Мгновение и железная решимость появилась на ее бледном лице. Непоколебимая. Упрямая. Жесткая.
Теперь, казалось, уже она ведет меня за собой. Ее нетвердый шаг стал шире, и ей, чтобы удерживать равновесие, приходилось держаться руками за все, что попадалось, но это было движение вперед, а большего от нее требовать я не могла.
Последние метры показались мне невероятно длинными. Я очень боялась, что кто-нибудь догадается проверить мое пристанище, а здесь, на открытом пространстве, мы как дичь. Ввалившись внутрь, я опустила женщину на лавку, устланную шкурой, и, на ходу зажигая свечи, направилась к очагу. Добавив хвороста в уже затухающий огонь, принялась вынимать свои сборы и настои. Лея за моей спиной стала дышать чаще, как будто на что-то решаясь.
— Ты же ведьма, значит, все можешь? — раздалось с лавки.
Я часто слышу этот вопрос и он всегда вызывает у меня раздражение. Молодые девчушки, мечтающие влюбить в себя женатого, парни, желающие славы и богатства, старики, жаждущие вечной жизни, дураки, которые не ценят того, что у них есть. И впервые в жизни я искренне пожалела, что не ведьма, что не всесильна, что не могу сотворить чудо для этой сильной духом женщины.
— Нет, — шепнула я в ответ, не оборачиваясь.
— Прости. Это нечестно с моей стороны.
Я еще ниже опустила голову, пряча от нее слезы, пока руки сами занимались привычными делами.
— И ты прости.
— Пообещай, что постараешься сделать все возможное, чтобы спасти ребенка.
— Я сделаю все, что в моих силах для вас обоих, — скорее себе, чем ей поклялась я.
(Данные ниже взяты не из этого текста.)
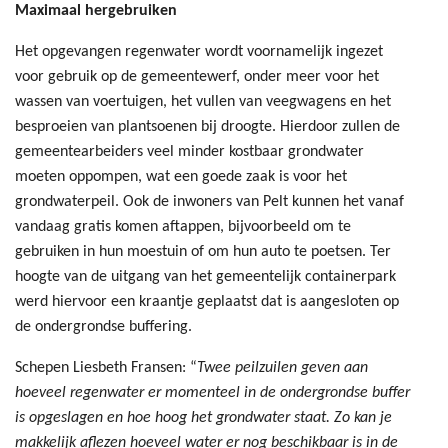
Maximaal hergebruiken
Het opgevangen regenwater wordt voornamelijk ingezet
voor gebruik op de gemeentewerf, onder meer voor het
wassen van voertuigen, het vullen van veegwagens en het
besproeien van plantsoenen bij droogte. Hierdoor zullen de
gemeentearbeiders veel minder kostbaar grondwater
moeten oppompen, wat een goede zaak is voor het
grondwaterpeil. Ook de inwoners van Pelt kunnen het vanaf
vandaag gratis komen aftappen, bijvoorbeeld om te
gebruiken in hun moestuin of om hun auto te poetsen. Ter
hoogte van de uitgang van het gemeentelijk containerpark
werd hiervoor een kraantje geplaatst dat is aangesloten op
de ondergrondse buffering.
Schepen Liesbeth Fransen: “
Twee peilzuilen geven aan
hoeveel regenwater er momenteel in de ondergrondse buffer
is opgeslagen en hoe hoog het grondwater staat. Zo kan je
makkelijk aflezen hoeveel water er nog beschikbaar is in de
Я резко обернулась, чтобы снять с нее плащ, но заледенела на месте. Лея уже была землистого цвета, верный признак близкого конца. Схватилась руками за столешницу, прикусила губу, чтобы не завыть в голос. Неужели я потеряю их?
— Твоя бабка умела творить чудеса, — глядя в потолок, как будто сама с собою говорила Лея.
На негнущихся ногах я подошла ближе и, наклонившись над ней, распахнула плащ, под которым оказалась большая рана, тянущаяся по боку от плеча до бедра.
— Она тоже не была ведьмой, — скорее по привычке возразила я. — Она много знала.
— Я и сама чувствую, что все плохо, но, может ты знаешь, как помочь моему сыну? — уже не сдерживала слез женщина.
Я знала. Боже помилуй! Я знала. И даже видела однажды. Но смогу ли я? Имею ли я право решать?
— То, что ты просишь, убьет тебя, — просипела я вдруг охрипшим голосом.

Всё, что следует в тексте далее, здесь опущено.